▸ GIVEN RECORDS:
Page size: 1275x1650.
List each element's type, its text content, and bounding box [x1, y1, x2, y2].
--
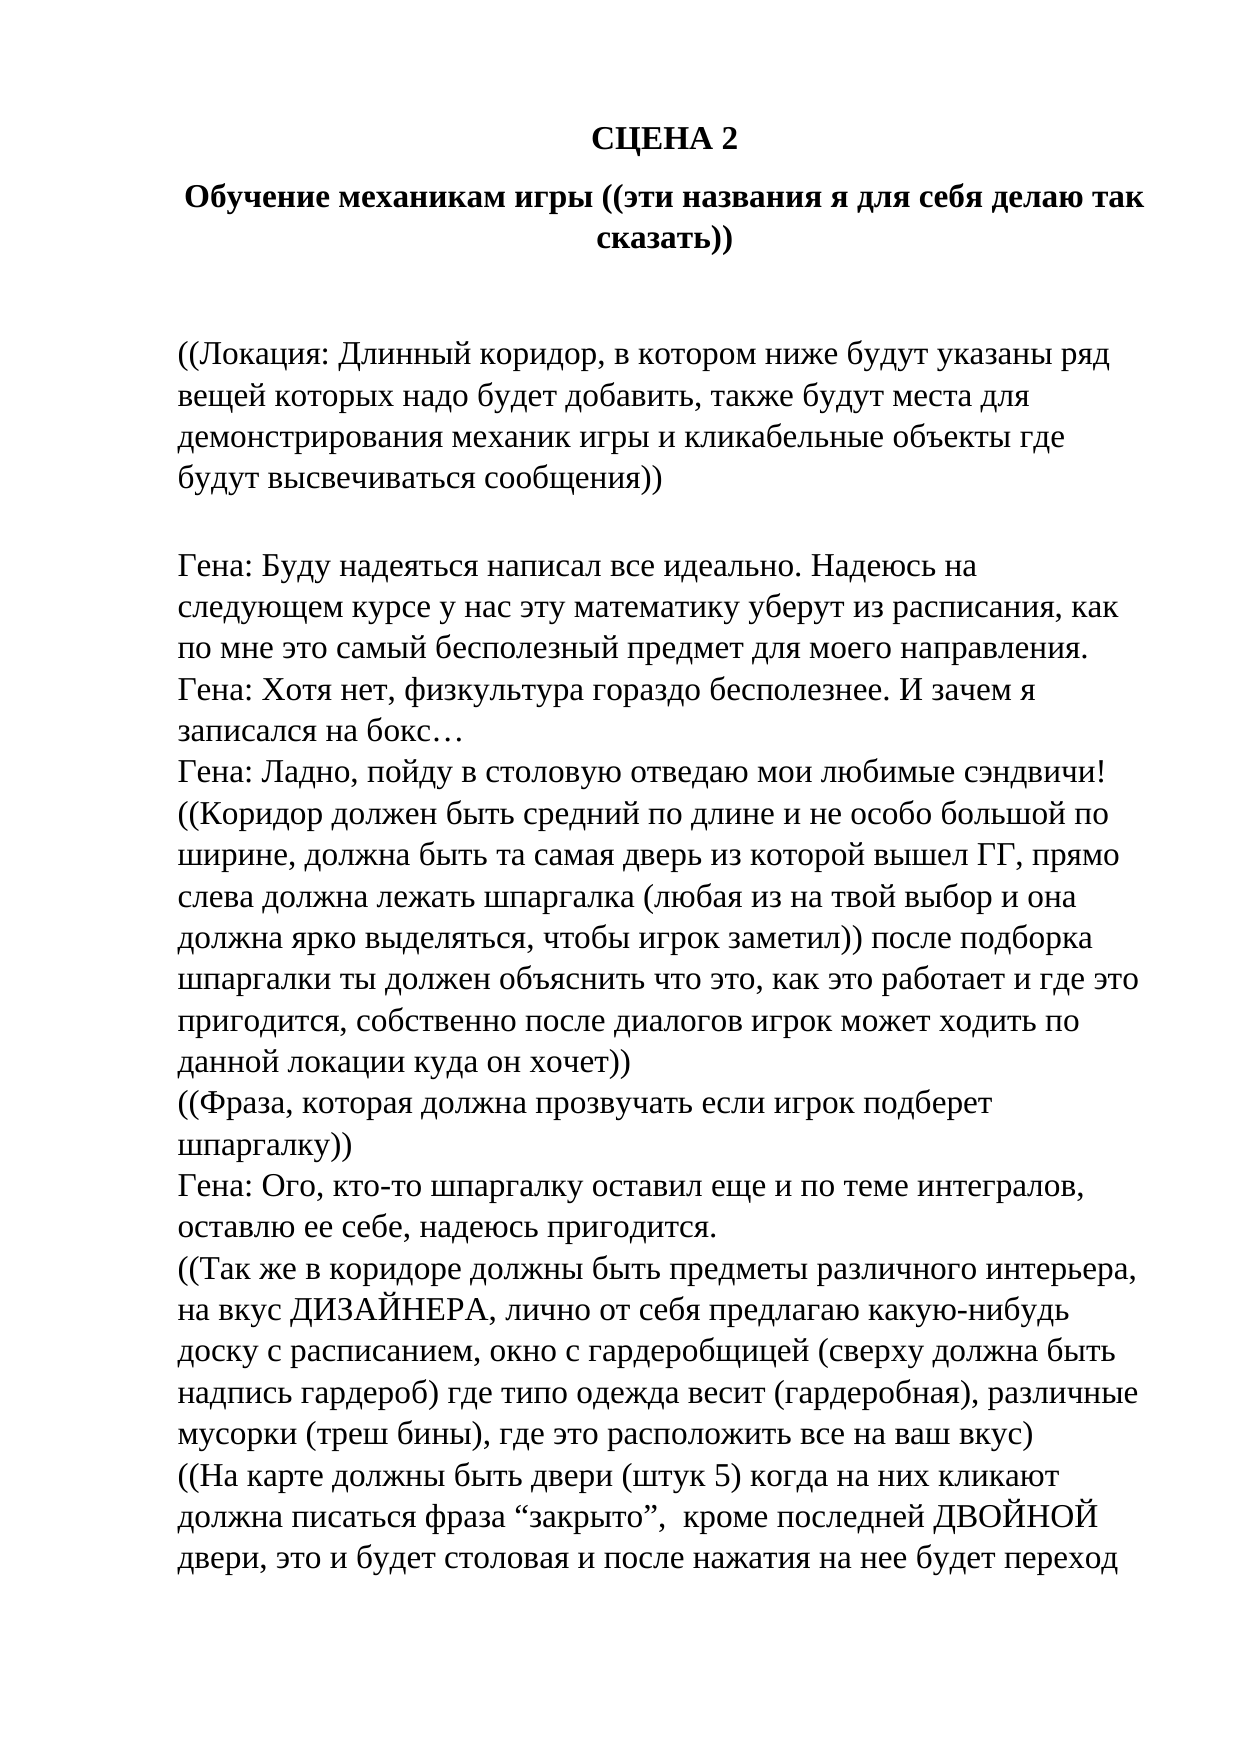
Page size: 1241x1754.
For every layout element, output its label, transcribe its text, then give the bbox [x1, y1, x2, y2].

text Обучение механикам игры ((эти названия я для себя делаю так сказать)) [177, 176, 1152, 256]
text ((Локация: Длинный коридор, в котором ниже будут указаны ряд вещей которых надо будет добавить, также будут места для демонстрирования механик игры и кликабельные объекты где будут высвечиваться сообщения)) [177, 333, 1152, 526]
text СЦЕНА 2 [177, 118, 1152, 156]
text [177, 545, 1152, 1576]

▸ EXERCISE GOAL:
Return each line of the data above that includes the word "Page".

▸ WRITTEN RESPONSE:
Page size: 1275x1650.
Page size: 1241x1754.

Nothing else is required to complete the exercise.